As noted the customers have been remediated and fully compensated. Total remediation of $7,346,000 has been paid, including use of money interest of $132,596.00. The payments have included payments to customers affected prior to the introduction of the Act.

(e)s 492(e) – circumstances of contravention

I accept Westpac’s submission there is no suggestion that its conduct was deliberate or wilfully misleading, nor that there was any intention to intentionally deprive customers of benefits. While it had in place systems, the systems were insufficient. The point has already been made that Westpac should have identified the issue earlier.

(f)s 492(h) – relationship of the parties

Westpac accepts the relationship between it and its customers is one in which the customer should be able to trust the Bank. There are however no particular factors pointing to vulnerability.

Deterrence

[36]              Westpac accepts deterrence is a relevant consideration but submits the suggested penalty is a significant one and one which cannot merely be seen as a cost of doing business. I agree with that submission in this case.

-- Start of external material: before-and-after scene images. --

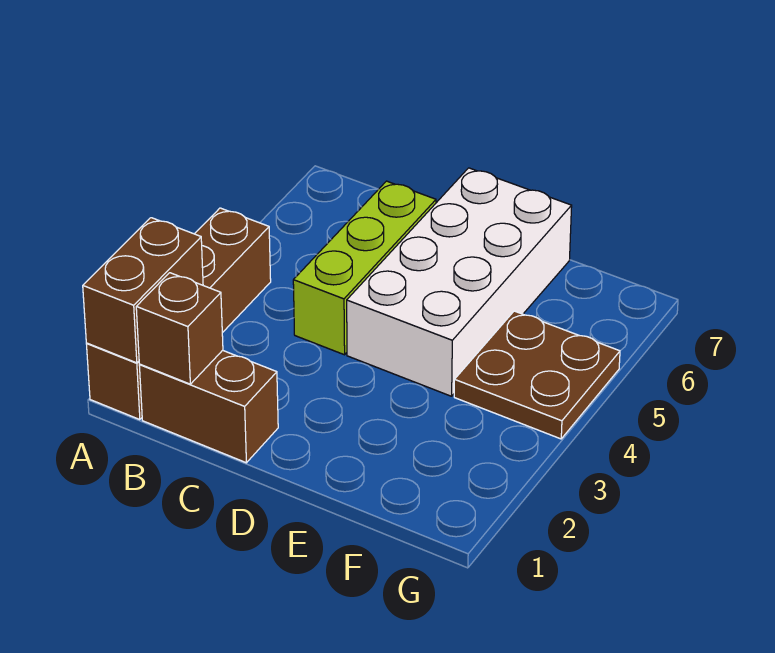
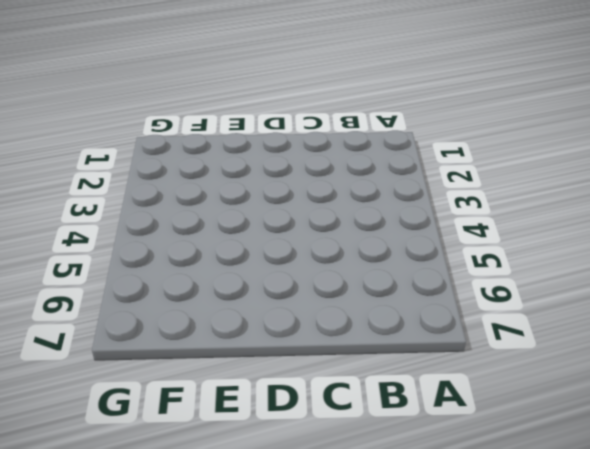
none -> brown 1x4 brick [87,208,271,420]
none -> brown 1x2 brick [139,350,278,463]

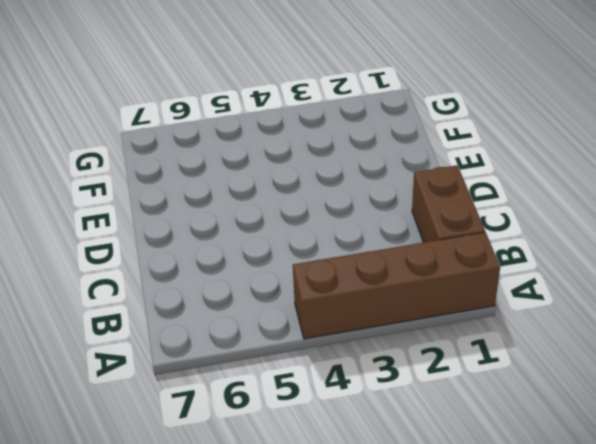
none -> lime 1x3 brick [293,181,436,355]
none -> white 2x4 brick [347,168,572,396]

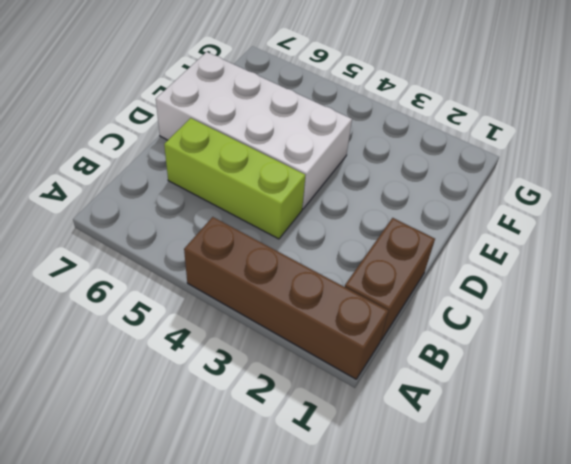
none -> brown 2x2 plate [454,311,620,439]
none -> brown 1x2 brick [83,218,203,363]

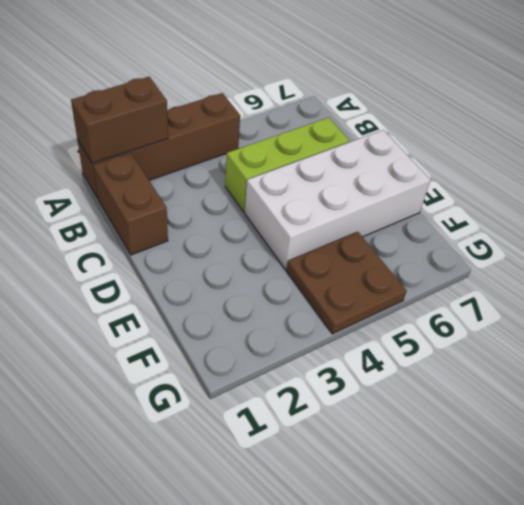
none -> brown 1x1 brick [136,273,223,384]

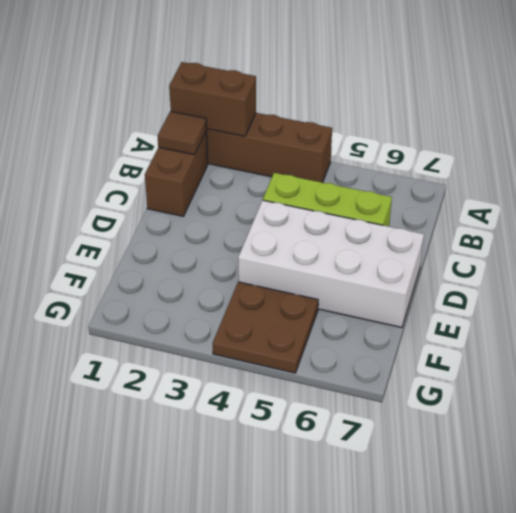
brown 1x1 tile [158,111,207,155] -> brown 1x1 brick [136,273,223,384]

Knowledge of breaches and circumstances of self-reporting

[37]              The FMA accepts that Westpac proactively carried out an investigation looking for issues through its internal reviews and self-reported in a timely manner. It was also fully cooperative.

[38]              In the circumstances, the parties suggest a starting point of $5 million. I agree that a large bank such as Westpac should have appropriate systems and controls and processes in place. I take into account the aggravating feature of the length of time the errors occurred, and the large number of customers, particularly the EGP and Association customers, who were impacted. I also have regard to other penalties imposed in other cases.  In FMA v Kiwibank Ltd the Court adopted a starting point of

$1.25 million, although the number of customers and quantum harm was lower than the indicative harm amounts here.6   In FMA v Vero Insurance NZ Ltd the Court took a


6      FMA v Kiwibank Ltd, above n 3.

starting point of $6 million.7 In the circumstances I accept the figure of $5 million is an appropriate starting point.

Adjustments/mitigation

[39]              I note FMA accepts there are no aggravating factors. As to mitigating factors the parties accept 35 per cent discount is appropriate. I note that a similar discount was applied in the Vero decision.

[40]              The fact Westpac self-identified the issues, self-reported to the FMA and has cooperated fully with the FMA investigation, is relevant. Westpac acknowledged responsibility for its failures from the outset and has been entirely open and cooperative with the FMA throughout the investigation admitting liability at the earliest stage. Westpac has resolved the issue, withdrawn the packages from sale and fully remediated its customers. This is its first breach. In the circumstances, again I agree that a 35 per cent discount is appropriate.

[41]              That supports the final recommended penalty amount of $3.25 million, which while a significant sum, is appropriate given the circumstances outlined above.

Result

[42]The Court makes orders:

(a)imposing the penalty of $3.25 million on Westpac;

(b)declaring that Westpac contravened:

(i)s 22(h) and/or (a) and (f) of the Act in relation to EGP and Associated representations; and

(ii)s 22(f) and/or (h) of the Act in relation to the BTA representations; and


7      FMA v Vero Insurance NZ Ltd, above n 3.

(c)that the penalty be applied first to the FMA’s costs in bringing the proceedings.